From 1981 to 2002, photos were taken using a Pentax ME Super camera.
From 1989 to 2002, I was doing all pictures as prints (instead of slides which I had grown up on).
In 1997, at the age of 40, my photo obsession began and I started taking thousands of photos per year.
In September, 2002, I switched to digital cameras and the number of photos exploded.
Image quality is going to be variable because these are scans of slides and/or prints.

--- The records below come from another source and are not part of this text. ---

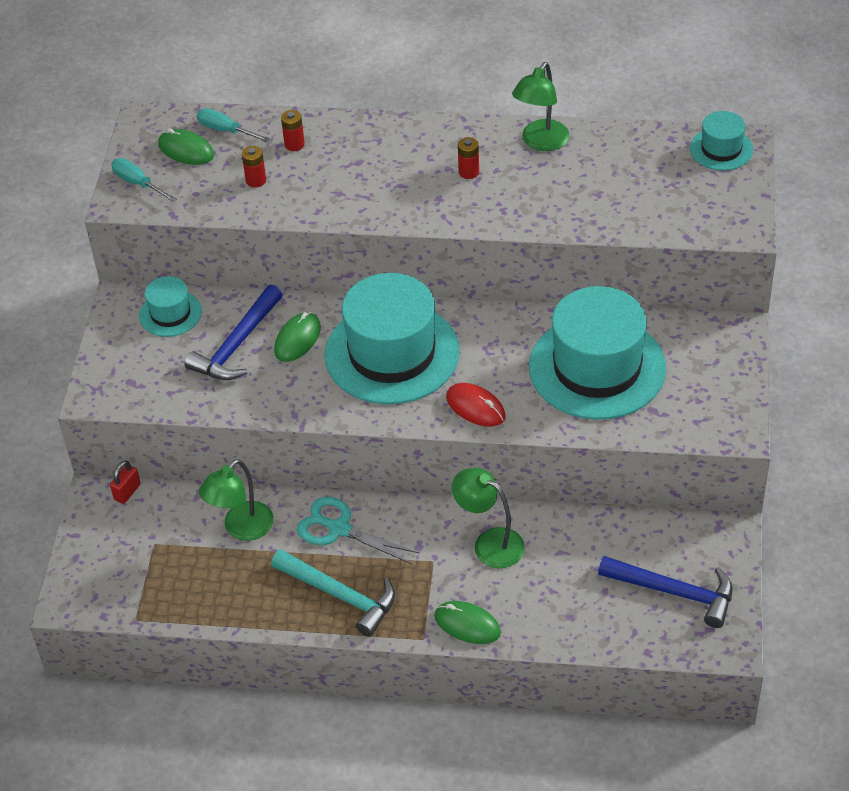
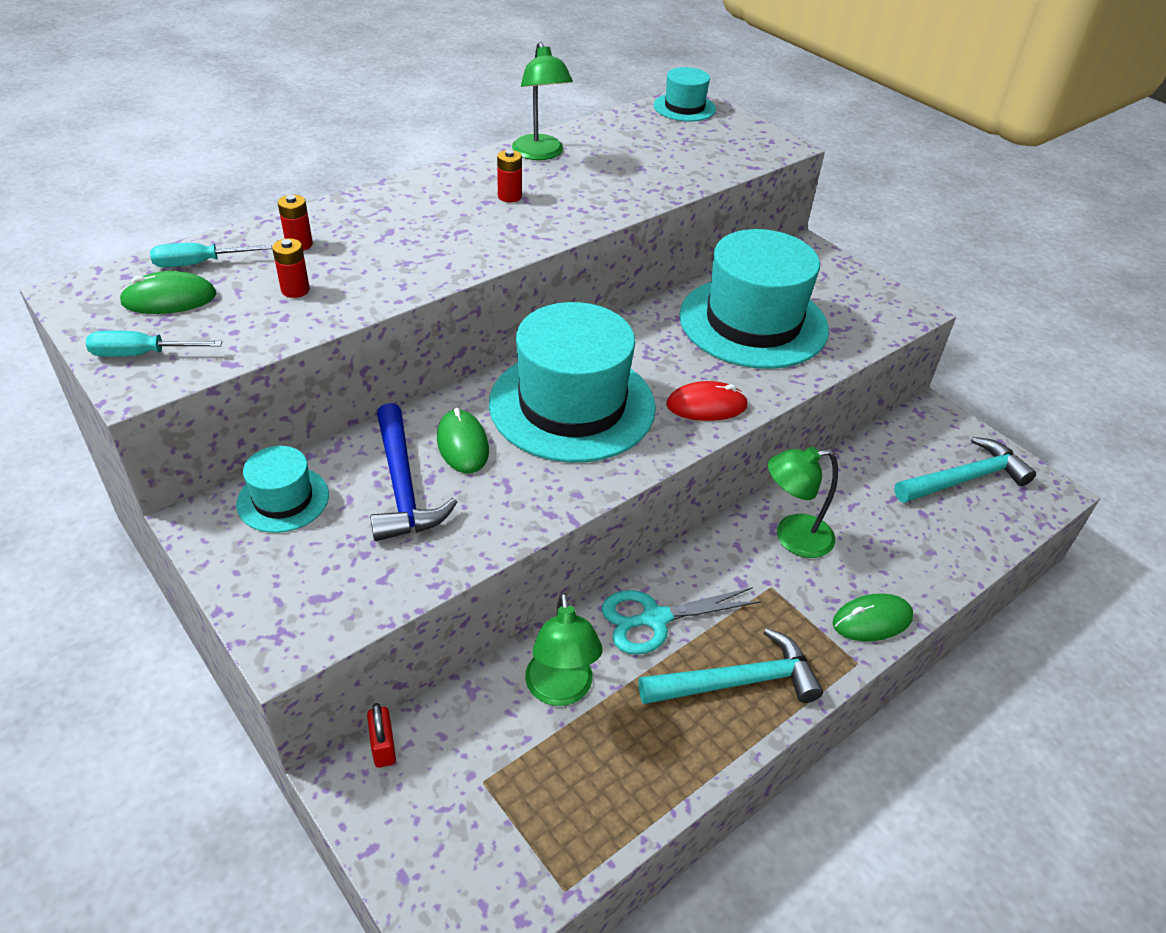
camera: 50 degrees left, 5 degrees down
blue hammer [598,556,733,628] -> turquoise hammer [894,437,1036,503]

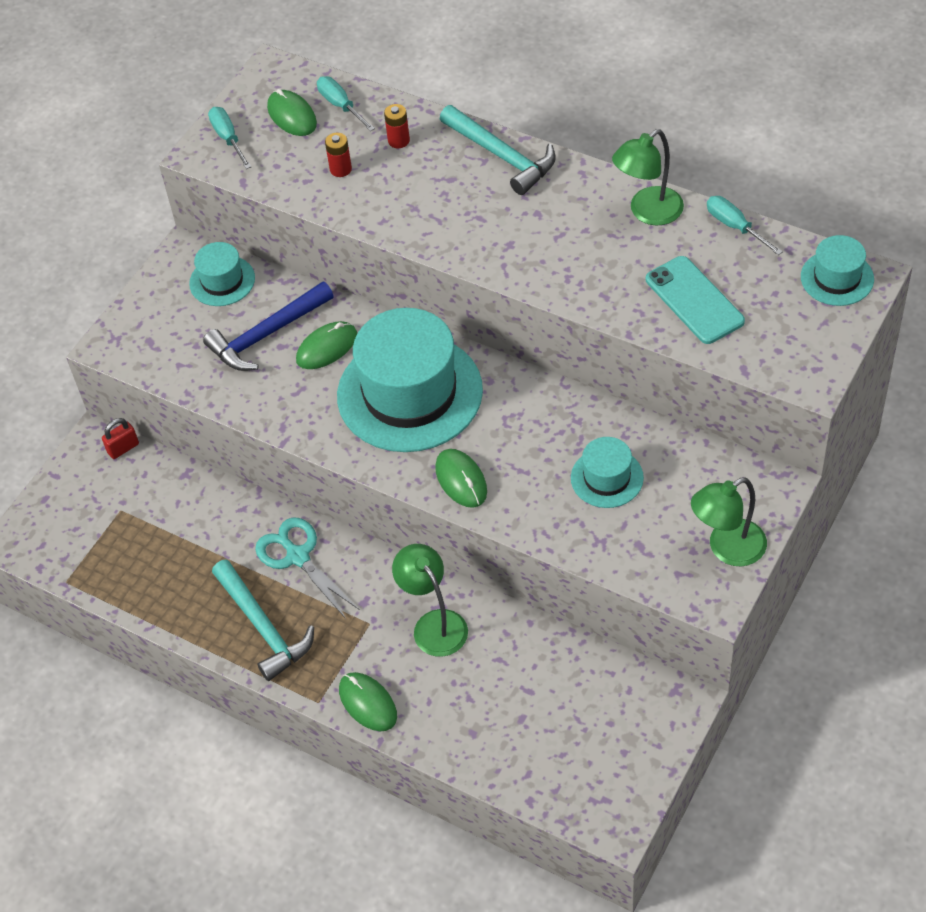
camera: 75 degrees right, 10 degrees up
red battery [497,150,522,203] -> none
green lamp [525,592,603,706] -> green lamp moved to [691,477,767,566]
red mouse [666,381,748,421] -> green mouse [435,449,487,508]
turquoise hat [679,229,829,369] -> turquoise hat [571,437,644,508], size x0.48
turquoise hammer [894,437,1036,503] -> turquoise hammer moved to [440,105,556,195]
none -> turquoise phone [646,256,745,344]
none -> turquoise screwdriver [707,196,783,255]

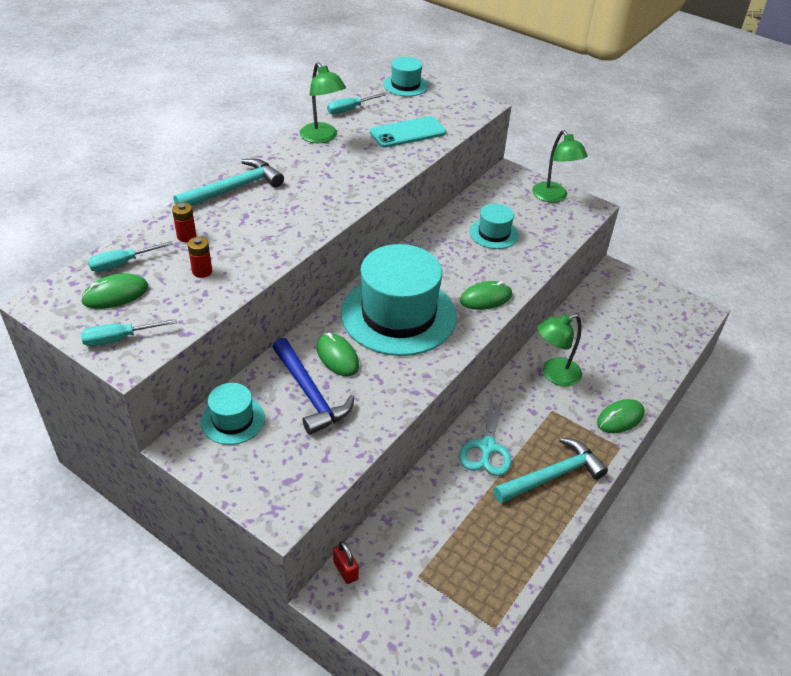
camera: 90 degrees left, 10 degrees down
turquoise scissors [255,518,360,619] -> turquoise scissors turned 45 degrees counterclockwise [459,393,511,476]

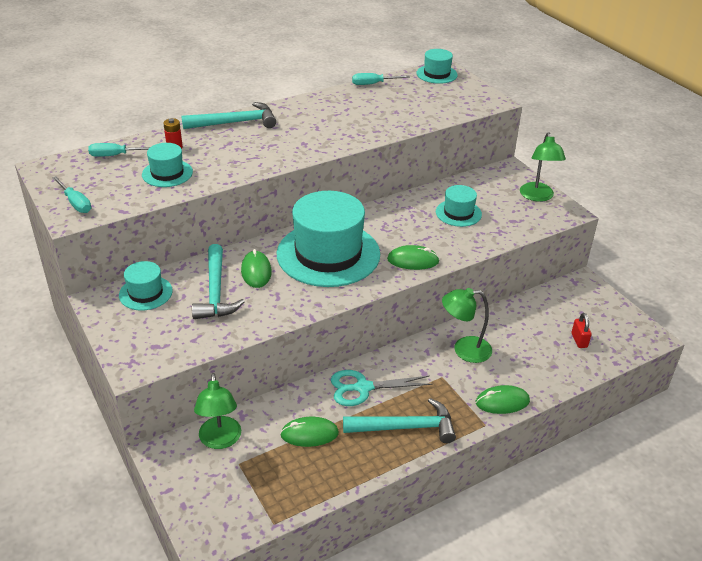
camera: 25 degrees right, 5 degrees down
green mouse [81,273,148,309] -> green mouse moved to [280,417,339,447]
turquoise screwdriver [81,319,177,346] -> turquoise screwdriver turned 135 degrees counterclockwise [52,176,91,213]
red battery [188,237,212,278] -> turquoise hat [142,143,193,187]
blue hammer [273,338,355,435] -> turquoise hammer [192,244,245,319]
green lamp [300,62,346,143] -> green lamp moved to [194,373,241,449]
red padlock [333,541,359,584] -> red padlock moved to [572,313,592,348]
turquoise phone [370,116,446,148] -> none
turquoise scissors [459,393,511,476] -> turquoise scissors turned 45 degrees clockwise [331,370,433,406]

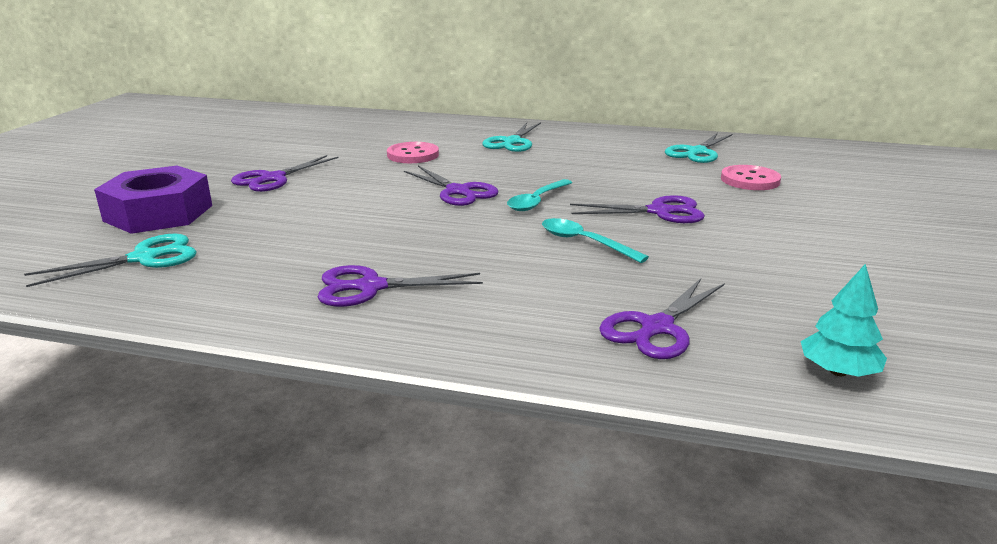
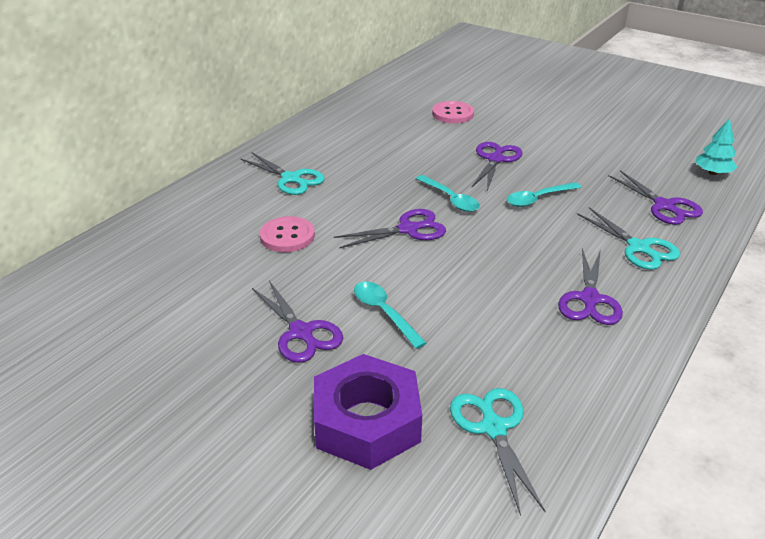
camera: 70 degrees left, 10 degrees up
turquoise scissors [665,133,732,163] -> turquoise scissors moved to [577,207,680,270]
none -> turquoise spoon [354,282,427,349]

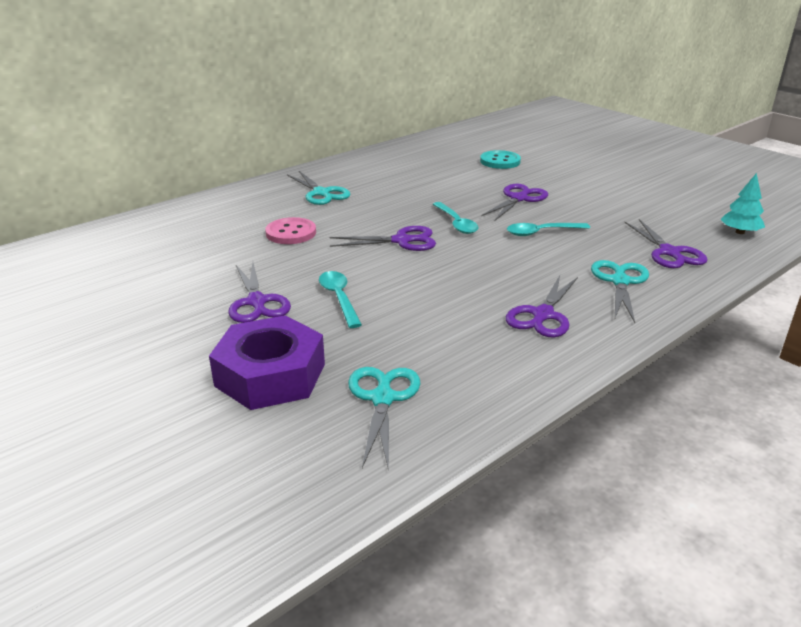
camera: 15 degrees right, 5 degrees down
pink button [432,101,474,123] -> turquoise button [480,150,521,169]
turquoise scissors [577,207,680,270] -> turquoise scissors turned 150 degrees counterclockwise [591,260,649,323]

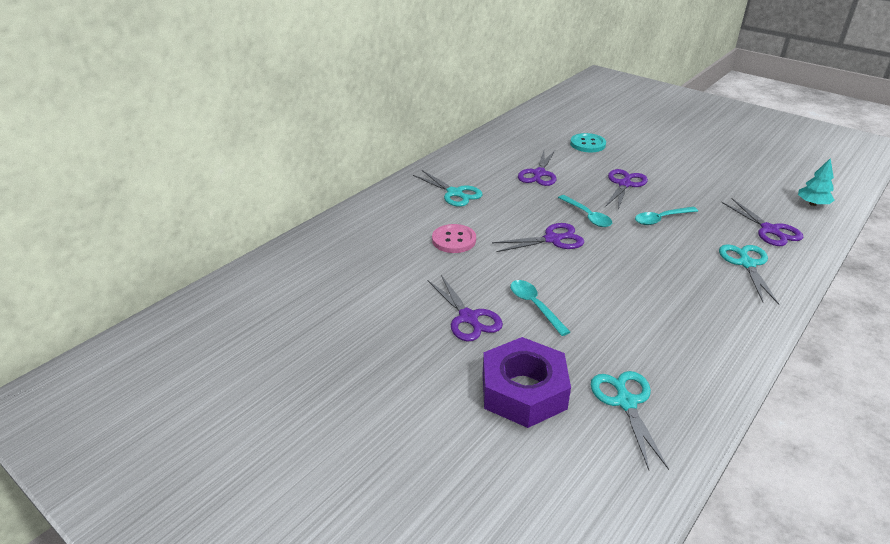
camera: 10 degrees left, 5 degrees up
purple scissors [506,275,578,337] -> purple scissors moved to [518,150,556,186]

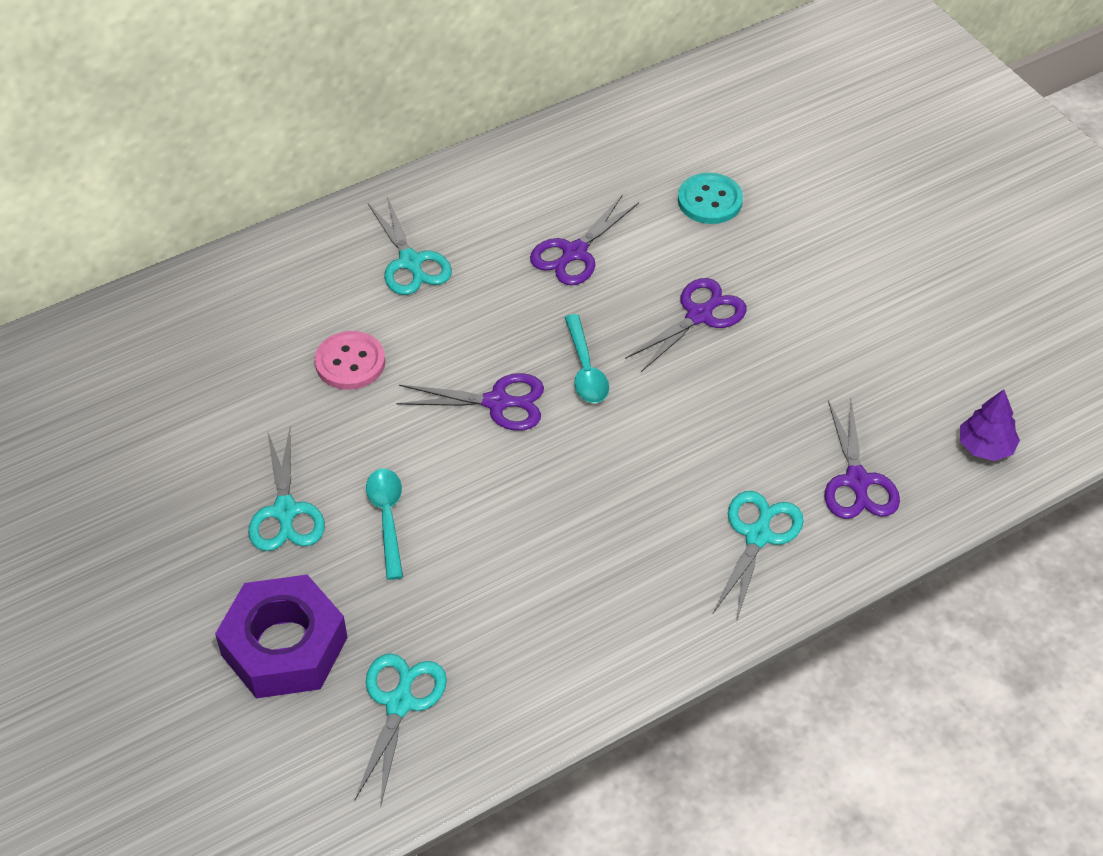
camera: 20 degrees right, 15 degrees up
purple scissors [428,275,503,341] -> turquoise scissors [248,428,325,551]
turquoise spoon [635,207,698,225] -> none
turquoise tree [798,158,835,206] -> purple tree [960,389,1020,461]

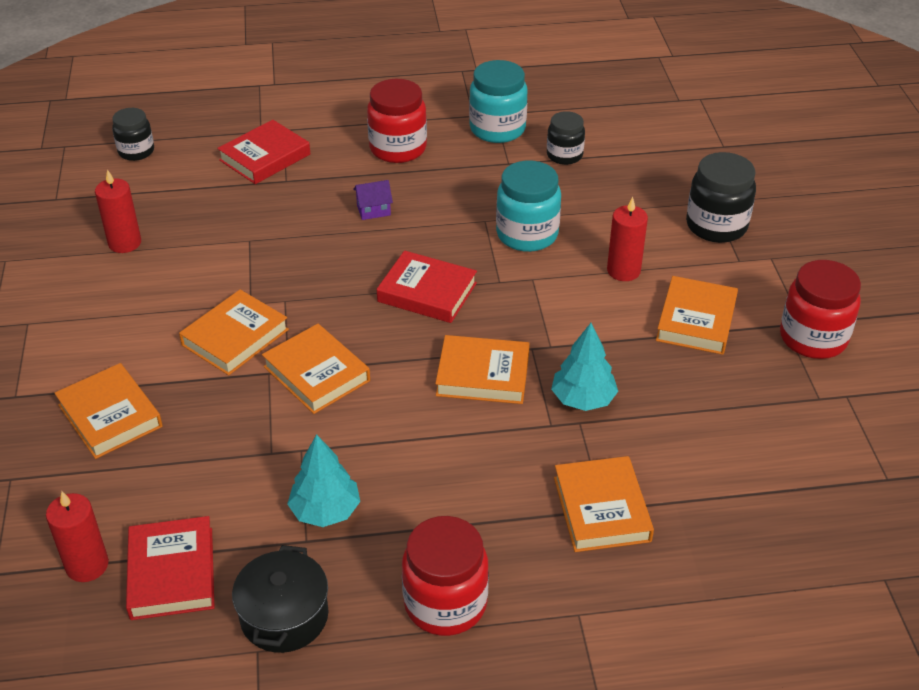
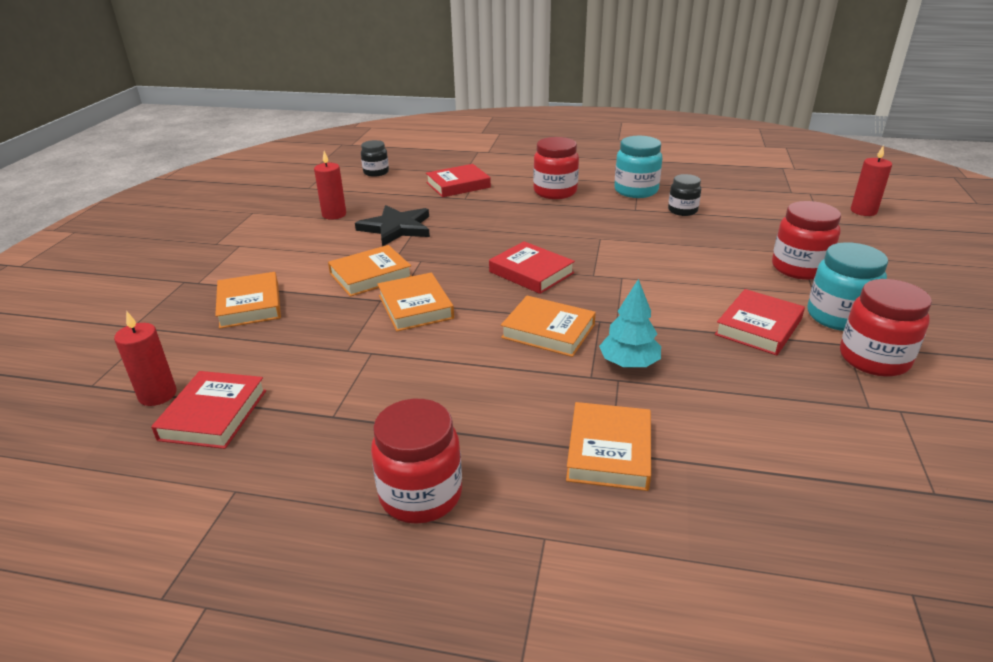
camera: 20 degrees right, 10 degrees down
black pot [232,545,329,653] -> none
turquoise tree [287,434,360,527] -> none
purple house [353,180,393,220] -> none
turquoise jar [496,161,561,252] -> turquoise jar moved to [808,242,888,331]
red candle [607,197,648,281] -> red candle moved to [851,146,892,216]
orange book [656,276,738,355] -> red book [715,289,805,355]
black jar [686,152,756,243] -> red jar [772,201,841,280]
none -> black star [355,205,430,246]

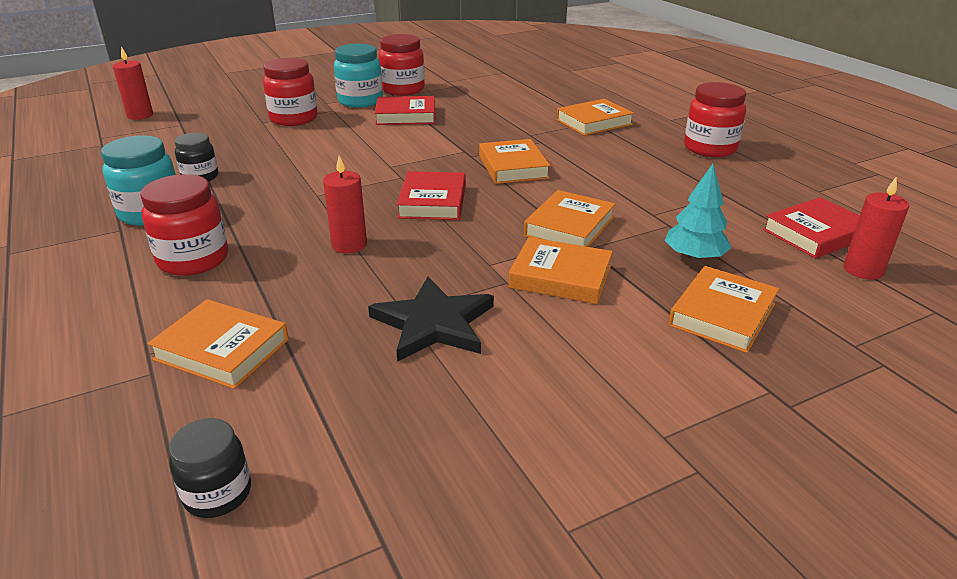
camera: 130 degrees left, 0 degrees up
red candle [314,151,346,220] -> red candle moved to [323,156,367,253]
red book [426,164,491,197] -> orange book [147,299,289,389]
turquoise tree [599,279,661,368] -> turquoise tree moved to [665,164,732,261]

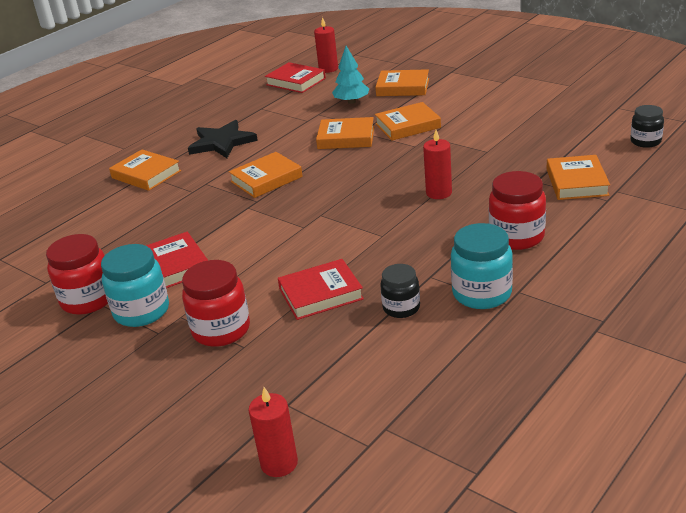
camera: 110 degrees left, 0 degrees up
black star [368,277,494,362] -> black star moved to [188,120,258,158]
red book [397,171,466,220] -> red book moved to [278,259,364,320]
orange book [508,237,613,304] -> orange book turned 75 degrees clockwise [375,102,441,140]
red jar [684,82,746,157] -> none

The images shown here were scanned in two phases. In the early years of the website, I rescanned a selection of pre-digital images, all at fairly low quality settings. During the COVID pandemic, I launched the Great Rescanning Effort, rescanning ALL of my pre-digital images from various media (prints, slides, negatives, etc) at higher resolution and quality settings. Mutilple versions of images -- some from the initial scannning phase, some from prints, some from slides/negatives -- were posted so there are frequently duplicate images on the same page. At some point, I hope to have time to do a final review and get rid of the duplicates but that'll have to wait until all of the pre-digital images are finally posted.
Trips this year: North Carolina (Dad), Florida (Mom), using a time share in Arkansas to visit Civil War sites in Missouri, Georgia, Arkansas, Mississippi and Tennessee. The Civil War became my excuse to see places I'd never been to in my life and it was a great motivator for 20 years or so.